Beyond Vibe Coding: Building Reliable Workflows with Claude Code Skills

C

cuongkane

@cuongkane

Beyond Vibe Coding: Building Reliable Workflows with Claude Code Skills

Context

We are living in an exciting era of AI-assisted development. Claude Code has emerged as a powerful CLI tool that transforms how developers interact with codebases. Unlike traditional autocomplete tools, Claude Code understands context, executes commands, reads files, and can even make complex multi-file changes autonomously.

Think of Claude Code as a highly capable assistant who just joined your team.
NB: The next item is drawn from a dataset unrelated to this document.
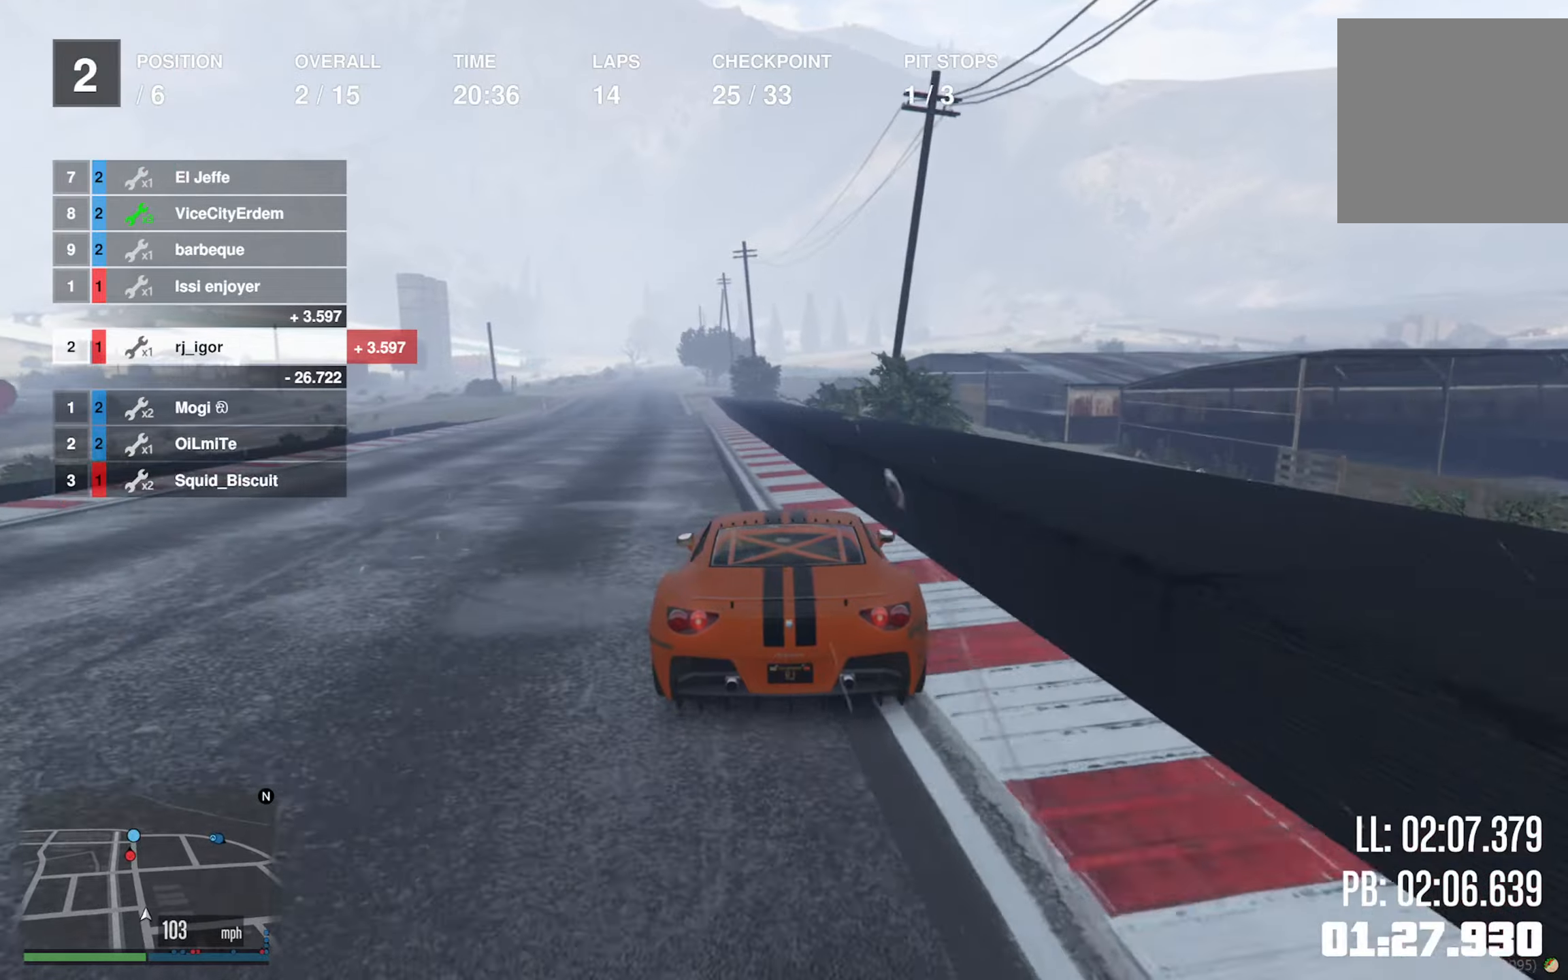
{"buttons": ["R2"], "left_stick": "left", "right_stick": "center", "events": [[17, "left_stick", "left"], [184, "left_stick", "center"], [267, "left_stick", "left"], [417, "left_stick", "center"], [500, "left_stick", "left"]]}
They're intelligent and eager to help, but they don't know your team's conventions, your coding standards, or your preferred workflows. You could explain everything from scratch each time—or you could create a comprehensive onboarding document that captures all this knowledge.

As teams adopt Claude Code, a critical question emerges: How do we ensure consistent, high-quality outputs across different developers and tasks?

This is where Skills become essential—structured instruction sets that guide Claude Code through specific tasks with precision and consistency.

Terminologies

Before diving deeper, let's clarify the key terms used throughout this post:

TermDefinition
Claude CodeAnthropic's official CLI tool for AI-assisted development. It can read files, execute commands, and make code changes autonomously.
SkillA structured set of instructions that guides Claude Code through a specific task. Skills have a name, description, and step-by-step workflow.
SubagentAn isolated Claude Code process spawned to handle a specific subtask. Subagents have their own context window, preventing the main session from being overwhelmed.
Context WindowThe amount of conversation history and file content Claude Code can "remember" at once. Managing this is critical for complex tasks.
MCP (Model Context Protocol)A protocol that allows Claude Code to connect to external services like Jira, Confluence, Sentry, and databases.
Confirmation GateA checkpoint in a skill workflow where Claude Code pauses and requires explicit user approval before proceeding.
CLAUDE.mdA special markdown file that Claude Code automatically reads for project-specific conventions, commands, and guidelines.

Problem Setup

The Challenges of AI-Assisted Development

When teams start using Claude Code for complex tasks, several problems emerge:

1. Inconsistent Outputs

Without structured guidance, different team members get different results for similar tasks. One developer might get a well-structured implementation following team conventions, while another gets a technically correct but stylistically inconsistent solution.

2. Knowledge Fragmentation

Your team has accumulated valuable knowledge:

  • Coding conventions and patterns
  • Testing standards
  • Internal libraries and utilities
  • Review and approval workflows

This knowledge lives in documentation, Confluence pages, and tribal knowledge. Claude Code doesn't automatically know about these resources.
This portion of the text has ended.